Wussten Sie ...?
Interessante und erstaunliche Fakten aus den Geo- und Montanwissenschaften
» ... dass Sie in Ihrem Leben etwa 100 Tonnen Kalkstein verbrauchen?
» ... dass Geologie hilft, Kriminalfälle aufzuklären?
» ... dass Ihr Kaugummi mit einer Schicht aus dem Mineral Talk umgeben ist?
» ... dass es ohne Sand keine Solarzellen geben würde?
» ... dass die Mineralgruppe "Zeolithe" Ihren Kühlschrank isoliert?
» ... dass das Mineral Sepiolith Raucher schützt?
Wussten Sie, dass Geologie hilft, Kriminalfälle aufzuklären?

Am 6. Juni 2003 wurde auf einem Bahnsteig des Hauptbahnhofes Dresden eine Kofferbombe gefunden und entschärft (linkes Bild). Da die Motivlage und damit der einzugrenzende Täterkreis völlig unklar waren, erlangte die Herkunftsbestimmung aller zum Bau der Bombe verwendeten Bestandteile entscheidende ermittlungstaktische Bedeutung. Durch den Täter wurden unter anderem etwa 6 kg Gesteinsmaterial zur Erhöhung der Splitterwirkung im Koffer platziert. Dresdner Geowissenschaftler konnten das Gesteinsmaterial in sechs verschiedene Gesteinsarten unterteilen. Es galt, die Herkunftssteinbrüche dieser Gesteine zu bestimmen, um so die Vertriebswege zu ermitteln, die zum Täter führen könnten. Die Hauptmenge des für den Bombenbau verwendeten Gesteinsmaterials (rechtes Bild) bildete Splitt aus dem Gestein Serpentinit. Ein Vergleich mit Serpentiniten aus den Petrographischen Sammlung der Staatlichen Naturhistorischen Sammlungen Dresden konnte zunächst eine sächsische Herkunft der Serpentinite ausschließen. Anhand des umfangreichen Bestandes an nicht sächsischen Gesteinen am Museum konnte eine auffallende Ähnlichkeit zu Serpentiniten aus Bayern festgestellt werden. Durch eine Exkursion durch die Mitarbeiter des Landeskriminalamtes konnte von den vier noch produzierenden bayerischen Serpentinitbrüchen der Steinbruch bei Wurlitz als Herkunftsort für das in der Bombe eingesetzte Serpentinitmaterial sicher bestimmt werden. Im gleichen Bruch konnten zudem zwei weitere im Koffer vorkommende Gesteinarten erkannt und zugeordnet werden.

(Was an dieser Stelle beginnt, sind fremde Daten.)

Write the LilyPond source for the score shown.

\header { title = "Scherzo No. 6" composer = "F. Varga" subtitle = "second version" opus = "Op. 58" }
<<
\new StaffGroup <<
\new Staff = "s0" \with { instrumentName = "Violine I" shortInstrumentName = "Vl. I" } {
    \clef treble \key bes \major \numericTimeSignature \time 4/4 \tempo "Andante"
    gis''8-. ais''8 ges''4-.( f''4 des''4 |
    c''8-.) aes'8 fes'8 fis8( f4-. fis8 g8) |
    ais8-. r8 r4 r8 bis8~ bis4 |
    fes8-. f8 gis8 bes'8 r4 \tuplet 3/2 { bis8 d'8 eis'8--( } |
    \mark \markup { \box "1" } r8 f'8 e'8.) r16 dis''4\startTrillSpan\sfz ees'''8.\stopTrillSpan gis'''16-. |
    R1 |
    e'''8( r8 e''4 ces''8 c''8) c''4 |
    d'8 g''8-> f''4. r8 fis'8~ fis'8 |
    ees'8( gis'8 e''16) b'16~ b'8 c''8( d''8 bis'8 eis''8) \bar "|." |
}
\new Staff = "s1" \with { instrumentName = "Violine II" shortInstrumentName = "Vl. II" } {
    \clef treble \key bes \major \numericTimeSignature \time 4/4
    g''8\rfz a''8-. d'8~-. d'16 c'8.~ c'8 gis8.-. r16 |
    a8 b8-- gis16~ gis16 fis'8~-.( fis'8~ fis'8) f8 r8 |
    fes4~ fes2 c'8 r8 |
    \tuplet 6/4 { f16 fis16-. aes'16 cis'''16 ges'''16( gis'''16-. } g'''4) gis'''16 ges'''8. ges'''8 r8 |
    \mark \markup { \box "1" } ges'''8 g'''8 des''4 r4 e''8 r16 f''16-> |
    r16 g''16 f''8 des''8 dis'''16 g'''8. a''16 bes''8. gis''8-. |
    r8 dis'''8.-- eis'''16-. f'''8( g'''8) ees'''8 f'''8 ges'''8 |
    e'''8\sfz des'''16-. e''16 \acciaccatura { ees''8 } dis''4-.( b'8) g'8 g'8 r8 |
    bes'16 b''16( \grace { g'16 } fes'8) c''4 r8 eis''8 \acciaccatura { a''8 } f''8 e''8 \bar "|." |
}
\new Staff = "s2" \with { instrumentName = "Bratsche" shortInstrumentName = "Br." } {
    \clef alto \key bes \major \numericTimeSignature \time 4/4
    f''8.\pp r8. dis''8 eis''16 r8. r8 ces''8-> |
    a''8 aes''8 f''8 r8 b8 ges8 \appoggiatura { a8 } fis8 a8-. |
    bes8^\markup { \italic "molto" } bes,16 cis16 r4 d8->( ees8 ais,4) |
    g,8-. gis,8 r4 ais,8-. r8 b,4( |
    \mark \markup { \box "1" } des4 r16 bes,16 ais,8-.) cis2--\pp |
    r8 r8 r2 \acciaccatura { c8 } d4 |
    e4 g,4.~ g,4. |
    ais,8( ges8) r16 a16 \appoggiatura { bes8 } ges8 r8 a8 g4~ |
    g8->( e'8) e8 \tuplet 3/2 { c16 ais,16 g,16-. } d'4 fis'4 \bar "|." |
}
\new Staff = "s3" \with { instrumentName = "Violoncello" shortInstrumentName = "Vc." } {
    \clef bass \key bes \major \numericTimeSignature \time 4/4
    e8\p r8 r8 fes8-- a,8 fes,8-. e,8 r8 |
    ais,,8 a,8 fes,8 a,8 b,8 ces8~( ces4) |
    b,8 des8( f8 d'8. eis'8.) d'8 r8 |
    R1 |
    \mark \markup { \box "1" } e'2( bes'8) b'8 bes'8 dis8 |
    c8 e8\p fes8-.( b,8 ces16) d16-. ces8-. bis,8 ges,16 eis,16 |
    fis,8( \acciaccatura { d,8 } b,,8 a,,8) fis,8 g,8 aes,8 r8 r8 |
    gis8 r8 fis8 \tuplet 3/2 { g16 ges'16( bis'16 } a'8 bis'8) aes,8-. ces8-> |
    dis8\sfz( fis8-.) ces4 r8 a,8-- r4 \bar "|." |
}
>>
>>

Nach Zusammenfassung aller geowissenschaftlicher Ergebnisse konnte den Ermittlern der Hinweis gegeben werden, dass der mutmaßliche Ort des Bombenbaus im oberen Vogtland im Raum Schöneck zu suchen sei. Am 21. September 2003 erfolgte die Festnahme des Täters. Der Bau der Bombe erfolgte in Zwota, 6 km Luftlinie von Schöneck entfernt. In das Vogtland, speziell an Baustoffhändler in Auerbach und Schöneck wurde Wurlitzer Serpentinit geliefert. Durch eine örtliche Baufirma wurde das Grundstück des Täters mit Splitt belegt. Diesen Splitt benutzte er zum Bau der Bombe.


Die Geowissenschaften hatten einen großen Anteil an der Überführung des Täters. Und das ist kein Einzelfall. Geowissenschaftliche Kenntnisse sind unerlässlich, wenn es um die Aufklärung von Kriminalfällen geht. Sei es der Vergleich von Tonmineralen des Bodens vom Tatort und von der Schuhsohle des Täters oder aber die Herkunftsbestimmung von Gesteinen in einer Kofferbombe. Und nicht zuletzt sind die Geowissenschaften wie Kriminologie, nur dass hier meistens erdgeschichtliche Fälle aufgeklärt werden.